INSTRUCTIONS |
[A] In the passage on gabapentin and dementia, rewrite the part that opens with the words "The research was" and closes with "influence the results.", replacing "observational" with "retrospective".
[B] According to the passage on gabapentin and dementia, what was the study unable to analyze for individual participants?

SELECTED EXCERPT section start

Does Gabapentin Actually Cause Dementia?
This is the critical question, and the researchers are careful to be clear: this study does not prove that gabapentin directly causes dementia.

The research was observational in nature, which means it identifies a statistical association between gabapentin use and cognitive outcomes — not a definitive causal relationship. There are important limitations to acknowledge. The study was unable to analyze specific dosage levels or the exact duration of use for individual participants. Additionally, other factors that weren’t captured in the data could potentially influence the results.

However, the size of the dataset is significant. Analyzing records from tens of thousands of patients across dozens of health systems provides a broad and diverse picture, and the consistency of the findings across different age groups and prescription levels is difficult to dismiss.

The researchers themselves noted that the findings “indicate an association between gabapentin prescription and dementia or cognitive impairment within 10 years” — and given how widely the drug is used, they argue that this warrants serious attention from the medical community.

SELECTED EXCERPT section end
DATASET ENTRIES section start

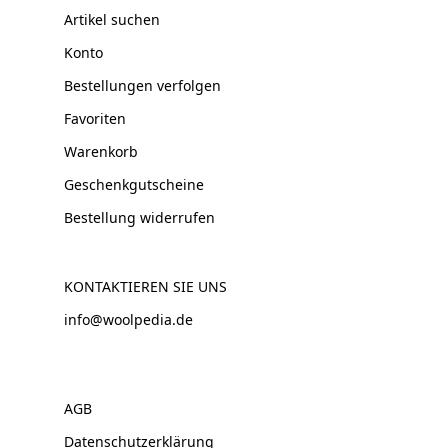
Artikel suchen
Konto
Bestellungen verfolgen
Favoriten
Warenkorb
Geschenkgutscheine
Bestellung widerrufen
KONTAKTIEREN SIE UNS
info@woolpedia.de
AGB
Datenschutzerklärung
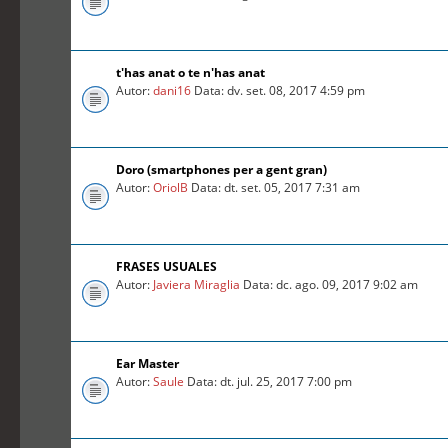
t'has anat o te n'has anat
Autor:
dani16
Data: dv. set. 08, 2017 4:59 pm
Doro (smartphones per a gent gran)
Autor:
OriolB
Data: dt. set. 05, 2017 7:31 am
FRASES USUALES
Autor:
Javiera Miraglia
Data: dc. ago. 09, 2017 9:02 am
Ear Master
Autor:
Saule
Data: dt. jul. 25, 2017 7:00 pm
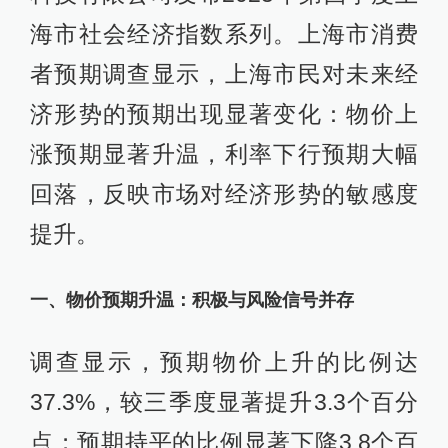
海市社会经济指数系列。上海市消费
者预期调查显示，上海市民对未来经
济形势的预期出现显著变化：物价上
涨预期显著升温，利率下行预期大幅
回落，反映市场对经济形势的敏感度
提升。
一、物价预期升温：积极与风险信号并存
调查显示，预期物价上升的比例达
37.3%，较三季度显著提升3.3个百分
点；预期持平的比例显著下降3.8个百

DATASET ENTRIES section end

RESULTS FOR THE EXERCISE |
[A]
The research was retrospective in nature, which means it identifies a statistical association between gabapentin use and cognitive outcomes — not a definitive causal relationship. There are important limitations to acknowledge. The study was unable to analyze specific dosage levels or the exact duration of use for individual participants. Additionally, other factors that weren’t captured in the data could potentially influence the results.

[B] Specific dosage levels and the exact duration of use.